Cédric T., un de mes camarades de lycée, trouva grand réconfort dans la poursuite d’études favorisant les années passant toujours plus les matières intellectuelles. Il était gentil, la gentillesse même, modeste, très timide, un peu empoté, de petite taille et très intelligent, d’une intelligence vraiment supérieure à la moyenne. Une grosse tête bien remplie, bien faite aussi, sur un corps malingre. Une tête d’autant plus grosse que ses cheveux frisés formaient une sorte de coupe vaguement afro qui accentuait son volume. Comme il se trouvait dans une classe d’allemand première langue, d’enfants de profs et de gens très bien, il n’eut à souffrir ni de méchanceté ni de cruauté quelconque, alors qu’il constituait une cible franchement facile (là, je caricature encore… on trouve aussi des tortionnaires en puissance dans les milieux « convenables », mais dans le cas relaté ici, la classe ne comptait point de sadique). Juste une fois, il s’est pris le ballon de foot en pleine poire, du brutal, mais il ne s’était pas agi d’un coup volontaire. Il se trouvait juste là, immobile au milieu du terrain, au mauvais endroit, à attendre que le match sans intérêt auquel il était forcé de participer veuille bien se terminer. La trajectoire parfaite et tendue du ballon… et ce bruit sec, ce transfert instantané d’énergie… le ½mv² qu’il s’est pris dans le nez lors de l’impact du projectile… Inoubliable ! J’ai encore l’image gravée profondément dans mes neurones.
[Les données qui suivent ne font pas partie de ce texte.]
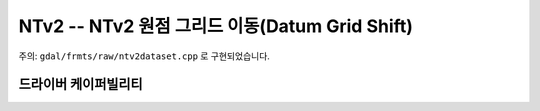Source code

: .. _raster.ntv2:

================================================================================
NTv2 -- NTv2 원점 그리드 이동(Datum Grid Shift)
================================================================================

.. shortname:: NTv2

.. built_in_by_default::

주의: ``gdal/frmts/raw/ntv2dataset.cpp`` 로 구현되었습니다.

드라이버 케이퍼빌리티
-------------------

.. supports_createcopy::

.. supports_create::

.. supports_georeferencing::

.. supports_virtualio::

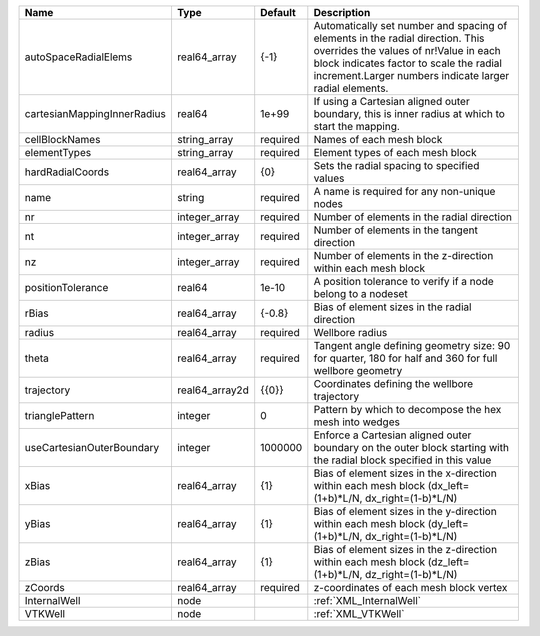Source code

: 

=========================== ============== ======== ============================================================================================================================================================================================================================ 
Name                        Type           Default  Description                                                                                                                                                                                                                  
=========================== ============== ======== ============================================================================================================================================================================================================================ 
autoSpaceRadialElems        real64_array   {-1}     Automatically set number and spacing of elements in the radial direction. This overrides the values of nr!Value in each block indicates factor to scale the radial increment.Larger numbers indicate larger radial elements. 
cartesianMappingInnerRadius real64         1e+99    If using a Cartesian aligned outer boundary, this is inner radius at which to start the mapping.                                                                                                                             
cellBlockNames              string_array   required Names of each mesh block                                                                                                                                                                                                     
elementTypes                string_array   required Element types of each mesh block                                                                                                                                                                                             
hardRadialCoords            real64_array   {0}      Sets the radial spacing to specified values                                                                                                                                                                                  
name                        string         required A name is required for any non-unique nodes                                                                                                                                                                                  
nr                          integer_array  required Number of elements in the radial direction                                                                                                                                                                                   
nt                          integer_array  required Number of elements in the tangent direction                                                                                                                                                                                  
nz                          integer_array  required Number of elements in the z-direction within each mesh block                                                                                                                                                                 
positionTolerance           real64         1e-10    A position tolerance to verify if a node belong to a nodeset                                                                                                                                                                 
rBias                       real64_array   {-0.8}   Bias of element sizes in the radial direction                                                                                                                                                                                
radius                      real64_array   required Wellbore radius                                                                                                                                                                                                              
theta                       real64_array   required Tangent angle defining geometry size: 90 for quarter, 180 for half and 360 for full wellbore geometry                                                                                                                        
trajectory                  real64_array2d {{0}}    Coordinates defining the wellbore trajectory                                                                                                                                                                                 
trianglePattern             integer        0        Pattern by which to decompose the hex mesh into wedges                                                                                                                                                                       
useCartesianOuterBoundary   integer        1000000  Enforce a Cartesian aligned outer boundary on the outer block starting with the radial block specified in this value                                                                                                         
xBias                       real64_array   {1}      Bias of element sizes in the x-direction within each mesh block (dx_left=(1+b)*L/N, dx_right=(1-b)*L/N)                                                                                                                      
yBias                       real64_array   {1}      Bias of element sizes in the y-direction within each mesh block (dy_left=(1+b)*L/N, dx_right=(1-b)*L/N)                                                                                                                      
zBias                       real64_array   {1}      Bias of element sizes in the z-direction within each mesh block (dz_left=(1+b)*L/N, dz_right=(1-b)*L/N)                                                                                                                      
zCoords                     real64_array   required z-coordinates of each mesh block vertex                                                                                                                                                                                      
InternalWell                node                    :ref:`XML_InternalWell`                                                                                                                                                                                                      
VTKWell                     node                    :ref:`XML_VTKWell`                                                                                                                                                                                                           
=========================== ============== ======== ============================================================================================================================================================================================================================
Je ne souhaite pas à Cédric de se trouver maintenant dans une situation similaire à la mienne. Mon corps oublié, sous-employé au quotidien pendant tant d’années, déséquilibré, craque au moindre effort un peu brusque.

Bon, il va falloir retravailler tout ça, trouver un angle d’attaque pour retourner la situation, la « positiver », et générer du mieux vivre. Se fixer d’abord des objectifs modestes, restreints, mais atteignables, et continuer sans cesse l’ouvrage. On verra bien.